━━━━━ QUOTED TEXT ━━━━━
For me that is the Christian Tradition, primarily because I feel that the historical connection to Jesus of Nazareth, and the unique concept of Grace mark the Christian tradition as the best mediation of the Ultimate Transformative Experience. But more on that latter.

Mystical Theology

We can draw conclusions in these matters of God's nature and that of the universe, and the relation between the two, through logic and other means. But we cannot turely know the reality of God other than or apart form mystical experience. That is to say, we experience God as the deepest level beyond words, thoughts, or images. This is because God transcends our understanding. We cannot say what God is, we can only make the most rudimentary guesses, which is all this stuff is. We cannot truly know, but we can experince. We do experince God this way; mystical experince is at the heart of all organized religion.
━━━━━
▸ **AIM 1**
Retype the passage on mystical theology starting at "For me that" and ending at "on that latter.".
The passage on mystical theology and the records come from separate, unrelated sources.
━━━━━ SUPPLIED INFORMATION ━━━━━
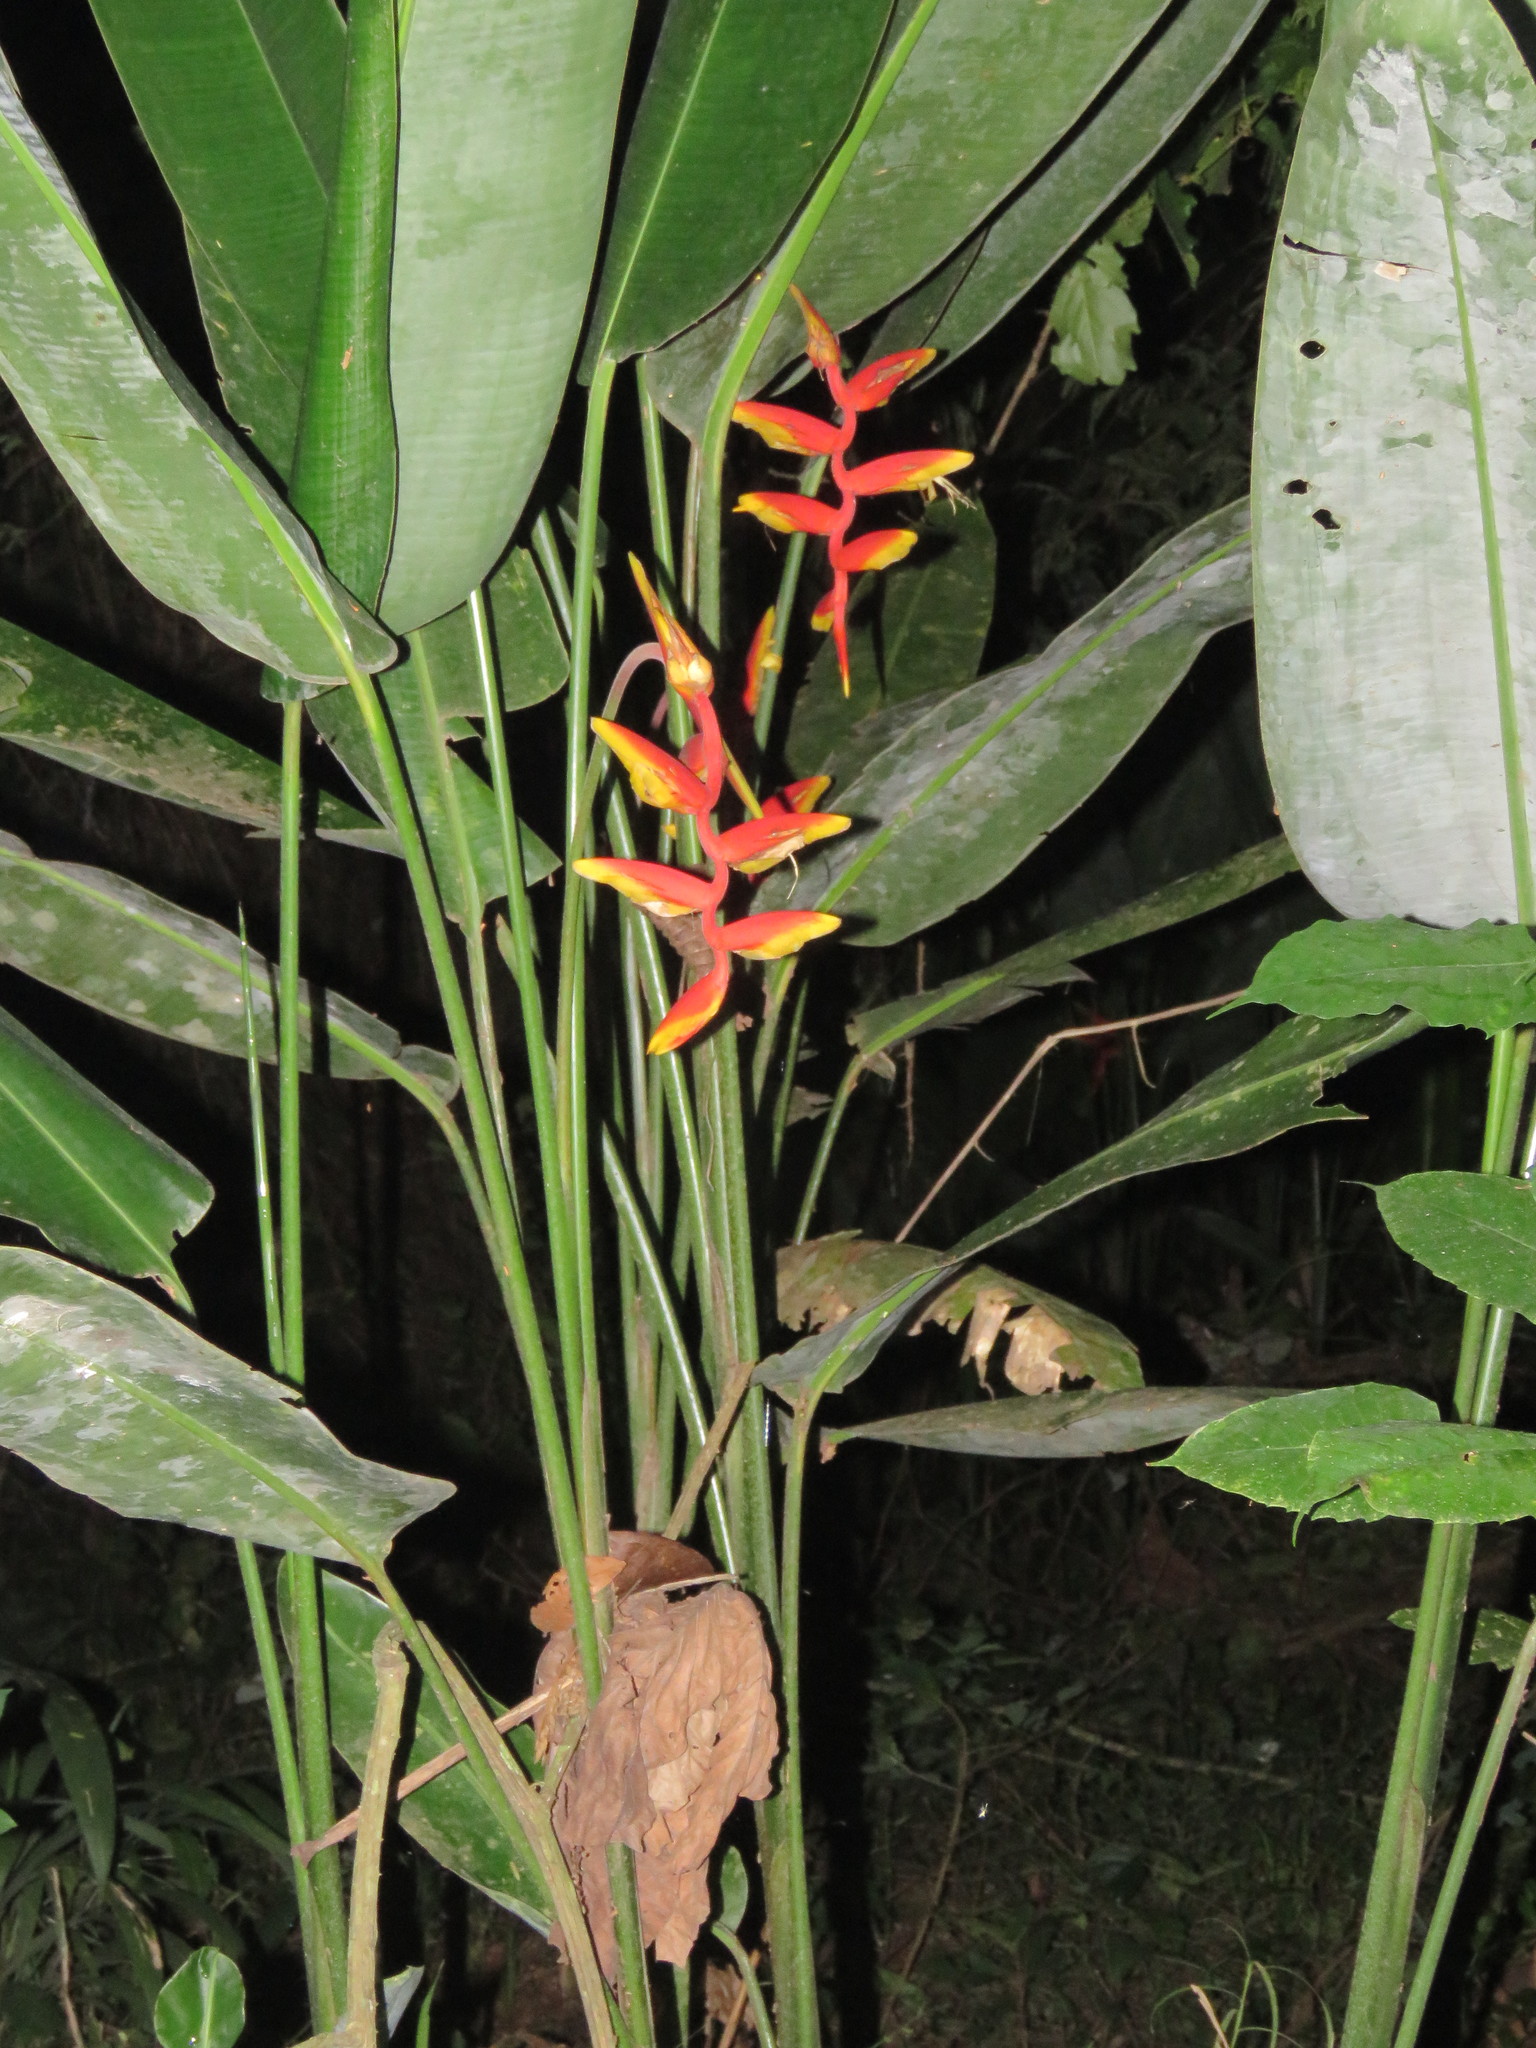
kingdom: Plantae
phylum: Tracheophyta
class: Liliopsida
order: Zingiberales
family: Heliconiaceae
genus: Heliconia
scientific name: Heliconia marginata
━━━━━
▸ **AIM 2**
Write out only the lines of the records starting at the one that contains "phylum: Tracheophyta" and ending at the last line of the records, substituting "binomial name" for "scientific name" and keeping everything else the same.

▸ **CORRECT RESULT 1**
For me that is the Christian Tradition, primarily because I feel that the historical connection to Jesus of Nazareth, and the unique concept of Grace mark the Christian tradition as the best mediation of the Ultimate Transformative Experience. But more on that latter.

▸ **CORRECT RESULT 2**
phylum: Tracheophyta
class: Liliopsida
order: Zingiberales
family: Heliconiaceae
genus: Heliconia
binomial name: Heliconia marginata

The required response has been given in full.